Series: Book 19 in the Cadfael series
Rating: Not rated
Tags: Mystery, Lang:en
Summary
At the height of the hot summer of 1144, a lucky hit by
one of King Stephen's archers rids the Fen country of
Geoffrey de Mandeville, Earl of Essex, who has amassed his
castles and gold by robbing rich and poor alike. Thus, the
Benedictine abbey at Ramsey, long used as a den for
Geoffrey's raggle-taggle marauders, is returned in a
thoroughly ruined state to the good brothers of that
order. The news comes to Brother Cadfael or the Abbey of St.

**Exercises**
(A) In the Cadfael book summary, whom does a lucky hit by one of King Stephen's archers rid the Fen country of?
(B) Rewrite the Cadfael book summary's two sentences from "At the height of the hot summer" through "the good brothers of that order." as a short list, keeping their main facts.

**Dataset entries**
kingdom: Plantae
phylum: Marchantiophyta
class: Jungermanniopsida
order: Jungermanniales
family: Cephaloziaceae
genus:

**Task-by-task outputs**
(A) Geoffrey de Mandeville, Earl of Essex

(B)
- In the hot summer of 1144, a lucky hit by one of King Stephen's archers rids the Fen country of Geoffrey de Mandeville, Earl of Essex.
- Geoffrey had amassed his castles and gold by robbing rich and poor alike.
- The Benedictine abbey at Ramsey, long a den for his marauders, is returned to the brothers of that order in a thoroughly ruined state.